Jim Benya Looks At Basic LED Circuits in the Fall 2009 LED edition of Architectural Lighting. Benya points out LEDs are fussy about power and heat. LEDs operate on low voltage DC power and require a Transformer, Voltage Regulator, and Driver in order to function in our 120/277 volt world. The Transformer converts line power to 24 volt DC current. The Voltage Regulator keeps the Voltage constant and the Driver keeps the current constant. Any changes in the current or voltage can cause the LEDs to fail.

Once converted to low-voltage DC, power then passes through the LED to generate light. But as with a fluorescent lamp, there must first be a circuit that regulates the amount of energy—or the lamp will blow up. For a fluorescent lamp this circuit is called a ballast; for solid-state lighting it is called a driver. The typical contemporary white LED is designed to operate at either 0.35A, 0.70A, or 1A depending on watts, brand, and model. It is the driver’s job to regulate the DC power for the specific LED. An added complication is that seldom in lighting is one LED enough, and it is common to have several LEDs mounted and wired together. For example, a basic downlight might employ 20 or more 0.25W or 0.5W LEDs.

Drivers vary from simple resistors to integrated circuits that precisely control the diode itself. Add Dimming to fixture and the circuit becomes even more complex. Voltage can not be cut to the LED so the circuit has to vary the ratio of on/off cycles per second to achieve the effect of dimming. If you wish to control the color of your LED lighting system you add either RGB (Red, Green, Blue) LEDs to your dimming driver or RGBA (Red, Green, Blue, Amber) LEDs to your dimming driver and balance the color by varying the dimming to each LED.
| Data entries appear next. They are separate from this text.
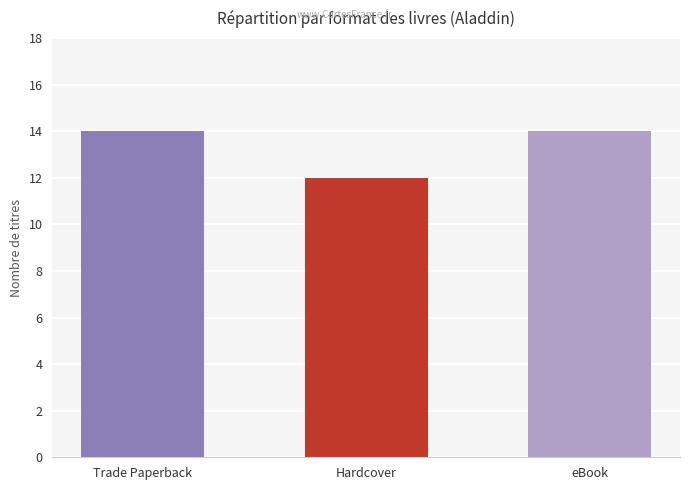

Reading left to right, what are all the values shown in this chart?

Trade Paperback=14	Hardcover=12	eBook=14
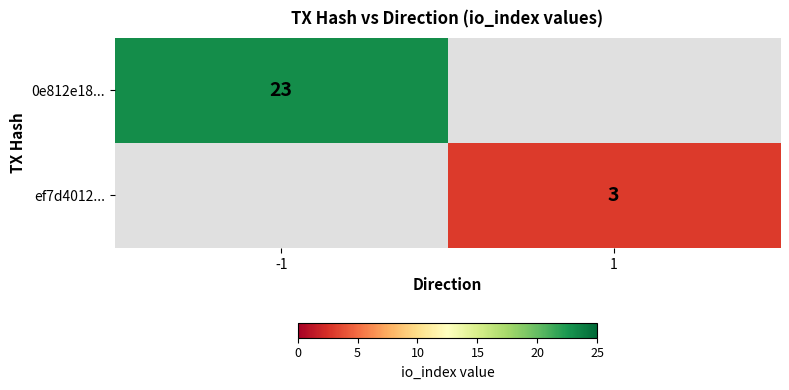

The 0e812e18... series shows 23 at -1. True or false?

True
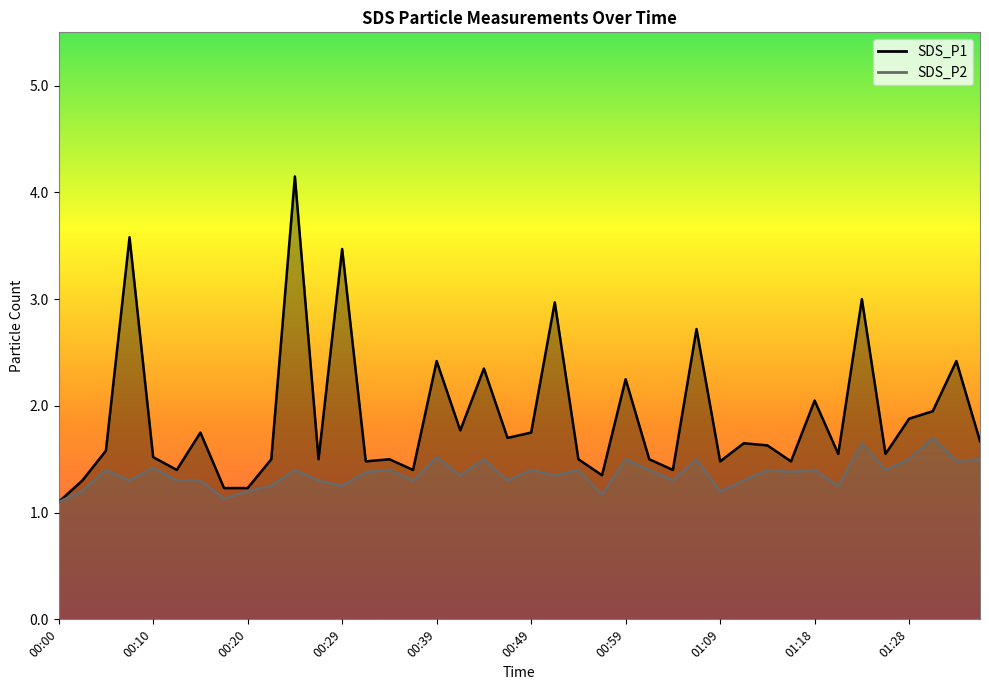

The value of SDS_P1 at 01:31 is 1.9. True or false?

True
Benya points out, the industry has no standards for Drivers, “We need standards in solid-state lighting that go well beyond the lumen measurement, efficacy, and life testing that have dominated solid-state lighting discussions to date. For instance, due to their poor 70 percent efficiency, drivers are often avoided when the energy efficiency of solid-state lighting is discussed.. As it is, LEDs have already developed a reputation for failing to meet rated performance and life.”

The good news is the industry went through similar troubles with the introduction of T8 fluorescent lamps and electronic ballasts. It is just a question of time before the issues of LEDs get sorted out.

Contant-Current Circuit

120v AC --> 24V DC Transformer --> Driver --> LED - LED - LED -->

Constant-Voltage Circuit

120v AC --> 24V DC Transformer --> Voltage Regulator --> Driver --> LED
                                                     --> Driver --> LED
                                                     --> Driver --> LED
Oct 092009

In the August 2009 issue of IEEE Spectrum, Richard Stevenson writes about a problem specific to LEDs known as droop.

Blue LEDs are those used to produce white light. Once the diode’s power level reaches an output sufficient for general lighting applications, the efficiency of the LED declines significantly- requiring more power to maintain a usable light level. Until the scientists and engineers understand this problem it may be difficult to overcome- at least in the near term.

The LED’s Dark Secret has a detailed explanation on LED Droop. I found the graphs helpful and the article also helps explain how LEDs work.